Retail advertising across the chain fell 15.9 percent, while national dipped 10.3 percent in the month.

In October, classified ad revenue plunged 34.7 percent on continuing weak performance in its three biggest categories.

Year-to-date, the Times Co. said, classified help-wanted is down 46.5 percent; real estate is down 33.8 percent; and automotive is down 35.5 percent.

At the flagship New York Times' media group, ad revenues fell 15.3 percent in October, on weaknesses nearly across the board.

But the financial meltdown apparently is helping in one category. The Times Co. said it saw "very strong growth." Advocacy advertising in the final month of the presidential campaign also jumped, the company said. It did not provide a monthly breakout of ad category results.

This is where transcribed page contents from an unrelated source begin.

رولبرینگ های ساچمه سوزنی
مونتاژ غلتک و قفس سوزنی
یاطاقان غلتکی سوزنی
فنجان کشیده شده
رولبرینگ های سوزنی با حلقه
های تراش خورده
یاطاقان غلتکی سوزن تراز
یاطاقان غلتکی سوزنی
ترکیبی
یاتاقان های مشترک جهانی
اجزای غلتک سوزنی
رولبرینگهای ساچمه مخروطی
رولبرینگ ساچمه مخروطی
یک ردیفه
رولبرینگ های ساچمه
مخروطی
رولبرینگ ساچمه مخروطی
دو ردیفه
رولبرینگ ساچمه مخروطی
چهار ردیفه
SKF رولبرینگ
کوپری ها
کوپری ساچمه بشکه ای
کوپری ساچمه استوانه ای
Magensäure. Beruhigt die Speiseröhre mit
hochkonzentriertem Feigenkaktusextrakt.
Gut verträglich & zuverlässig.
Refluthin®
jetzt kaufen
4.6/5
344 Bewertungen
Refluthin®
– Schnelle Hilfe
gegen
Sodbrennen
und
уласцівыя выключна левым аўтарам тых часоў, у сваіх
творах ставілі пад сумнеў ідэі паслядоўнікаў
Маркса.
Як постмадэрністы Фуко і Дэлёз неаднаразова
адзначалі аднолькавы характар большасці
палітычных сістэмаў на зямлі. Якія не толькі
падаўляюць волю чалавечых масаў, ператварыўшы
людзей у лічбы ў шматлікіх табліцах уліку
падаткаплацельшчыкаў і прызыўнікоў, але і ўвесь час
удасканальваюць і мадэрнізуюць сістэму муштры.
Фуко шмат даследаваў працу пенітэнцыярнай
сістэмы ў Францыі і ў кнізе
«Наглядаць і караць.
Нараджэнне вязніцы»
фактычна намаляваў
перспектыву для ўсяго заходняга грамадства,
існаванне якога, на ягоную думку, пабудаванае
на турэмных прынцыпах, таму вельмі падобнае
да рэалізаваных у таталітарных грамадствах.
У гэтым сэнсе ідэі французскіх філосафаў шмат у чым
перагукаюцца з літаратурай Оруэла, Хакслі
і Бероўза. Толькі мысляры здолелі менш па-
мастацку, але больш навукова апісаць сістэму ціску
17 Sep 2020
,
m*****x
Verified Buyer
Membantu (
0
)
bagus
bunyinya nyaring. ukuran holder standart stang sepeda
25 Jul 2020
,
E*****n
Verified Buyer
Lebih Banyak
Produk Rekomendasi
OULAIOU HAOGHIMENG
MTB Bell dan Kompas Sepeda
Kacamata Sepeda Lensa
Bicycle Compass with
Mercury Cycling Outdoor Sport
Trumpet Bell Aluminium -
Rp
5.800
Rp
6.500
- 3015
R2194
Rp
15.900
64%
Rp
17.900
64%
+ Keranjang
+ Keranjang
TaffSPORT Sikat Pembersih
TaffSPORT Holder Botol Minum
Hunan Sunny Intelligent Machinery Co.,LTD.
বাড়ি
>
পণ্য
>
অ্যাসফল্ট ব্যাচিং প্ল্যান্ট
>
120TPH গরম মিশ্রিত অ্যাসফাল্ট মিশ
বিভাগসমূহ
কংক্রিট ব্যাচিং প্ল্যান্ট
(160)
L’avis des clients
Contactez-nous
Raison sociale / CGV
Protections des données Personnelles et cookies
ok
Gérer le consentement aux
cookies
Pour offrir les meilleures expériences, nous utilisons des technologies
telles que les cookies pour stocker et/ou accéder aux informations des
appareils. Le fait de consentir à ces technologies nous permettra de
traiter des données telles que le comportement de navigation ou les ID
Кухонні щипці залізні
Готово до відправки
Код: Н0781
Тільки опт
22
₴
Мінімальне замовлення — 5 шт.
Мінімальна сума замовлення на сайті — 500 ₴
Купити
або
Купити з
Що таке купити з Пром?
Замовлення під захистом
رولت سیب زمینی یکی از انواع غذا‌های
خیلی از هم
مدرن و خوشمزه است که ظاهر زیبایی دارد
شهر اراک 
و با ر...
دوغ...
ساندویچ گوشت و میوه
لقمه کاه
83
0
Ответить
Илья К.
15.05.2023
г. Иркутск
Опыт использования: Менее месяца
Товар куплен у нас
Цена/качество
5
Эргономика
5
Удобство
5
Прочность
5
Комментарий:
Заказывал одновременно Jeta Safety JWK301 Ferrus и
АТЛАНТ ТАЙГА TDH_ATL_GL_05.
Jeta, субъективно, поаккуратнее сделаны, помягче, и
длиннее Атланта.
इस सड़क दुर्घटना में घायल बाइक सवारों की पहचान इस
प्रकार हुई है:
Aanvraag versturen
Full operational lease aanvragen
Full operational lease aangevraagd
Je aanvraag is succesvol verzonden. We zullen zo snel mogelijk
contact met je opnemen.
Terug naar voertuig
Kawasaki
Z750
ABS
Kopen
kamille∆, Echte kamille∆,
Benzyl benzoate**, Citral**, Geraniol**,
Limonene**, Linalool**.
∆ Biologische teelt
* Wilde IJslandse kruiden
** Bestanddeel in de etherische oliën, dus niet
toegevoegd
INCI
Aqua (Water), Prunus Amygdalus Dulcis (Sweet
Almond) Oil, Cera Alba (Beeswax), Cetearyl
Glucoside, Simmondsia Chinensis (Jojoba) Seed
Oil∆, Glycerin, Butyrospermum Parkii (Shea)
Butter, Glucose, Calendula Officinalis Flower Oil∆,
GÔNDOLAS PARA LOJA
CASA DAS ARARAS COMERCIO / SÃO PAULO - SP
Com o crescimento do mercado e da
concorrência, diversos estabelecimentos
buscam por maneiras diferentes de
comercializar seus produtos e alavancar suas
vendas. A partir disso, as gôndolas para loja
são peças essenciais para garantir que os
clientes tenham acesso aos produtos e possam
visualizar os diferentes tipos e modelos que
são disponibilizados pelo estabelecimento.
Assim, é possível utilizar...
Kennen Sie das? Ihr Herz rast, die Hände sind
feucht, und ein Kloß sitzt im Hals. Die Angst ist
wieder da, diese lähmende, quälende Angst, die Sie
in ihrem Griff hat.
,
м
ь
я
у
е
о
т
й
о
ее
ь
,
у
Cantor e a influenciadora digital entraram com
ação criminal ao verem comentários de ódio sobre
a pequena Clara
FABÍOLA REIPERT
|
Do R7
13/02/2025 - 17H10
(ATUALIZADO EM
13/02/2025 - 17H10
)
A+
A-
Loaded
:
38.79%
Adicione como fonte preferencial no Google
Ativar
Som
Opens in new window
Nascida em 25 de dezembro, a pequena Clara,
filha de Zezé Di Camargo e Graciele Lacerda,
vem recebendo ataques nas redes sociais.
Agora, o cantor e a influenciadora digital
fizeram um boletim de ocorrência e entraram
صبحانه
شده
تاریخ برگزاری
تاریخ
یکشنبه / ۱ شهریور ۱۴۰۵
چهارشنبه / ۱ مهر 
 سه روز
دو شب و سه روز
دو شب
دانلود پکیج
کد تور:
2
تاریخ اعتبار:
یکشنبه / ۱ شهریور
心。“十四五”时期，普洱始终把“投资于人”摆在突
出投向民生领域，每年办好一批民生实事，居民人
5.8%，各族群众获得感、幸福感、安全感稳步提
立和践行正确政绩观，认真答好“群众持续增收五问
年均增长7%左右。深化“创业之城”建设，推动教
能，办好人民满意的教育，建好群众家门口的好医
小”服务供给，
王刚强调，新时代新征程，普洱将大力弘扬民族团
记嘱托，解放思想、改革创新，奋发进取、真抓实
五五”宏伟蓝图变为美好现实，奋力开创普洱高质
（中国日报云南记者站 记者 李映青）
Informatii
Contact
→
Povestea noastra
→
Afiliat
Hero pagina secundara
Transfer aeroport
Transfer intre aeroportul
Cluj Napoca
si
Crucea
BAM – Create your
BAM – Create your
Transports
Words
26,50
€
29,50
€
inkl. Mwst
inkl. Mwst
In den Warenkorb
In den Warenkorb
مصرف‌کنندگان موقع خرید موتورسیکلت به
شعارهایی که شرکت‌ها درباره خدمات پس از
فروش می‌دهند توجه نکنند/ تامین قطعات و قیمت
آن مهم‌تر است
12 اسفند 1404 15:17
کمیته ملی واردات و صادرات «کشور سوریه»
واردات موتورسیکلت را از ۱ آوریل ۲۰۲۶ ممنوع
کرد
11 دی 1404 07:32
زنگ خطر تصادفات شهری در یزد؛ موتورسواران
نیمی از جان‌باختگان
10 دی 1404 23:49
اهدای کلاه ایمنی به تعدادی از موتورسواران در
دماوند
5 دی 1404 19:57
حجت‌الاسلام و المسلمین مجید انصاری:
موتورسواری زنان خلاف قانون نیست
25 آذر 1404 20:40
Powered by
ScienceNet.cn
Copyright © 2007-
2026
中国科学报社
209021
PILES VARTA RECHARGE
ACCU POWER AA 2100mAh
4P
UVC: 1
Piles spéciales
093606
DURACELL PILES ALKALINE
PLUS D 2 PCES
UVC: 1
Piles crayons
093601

At the New England Media Group, including The Boston Globe, ad revenue fell 21.8 percent. Weakness in nearly all categories was offset by what the Times Co. said was "double-digit growth in banking advertising."

In its Regional Media Group, including hard-hit Florida newspapers, ad revenue fell 20.1 percent.

Internet advertising revenue, which is included in News Media Group results, increased 5.3 percent, the Times Co. said, "as more moderate growth in display advertising was partially offset by continued weakness in online recruitment advertising."

Year-to-date October 2008, Internet advertising revenue is 12.7 percent compared with the same period in 2007.

Circulation revenues for the News Media Group grew 3.9 percent. Revenues increased at The New York Times, New England and Regional Media Groups.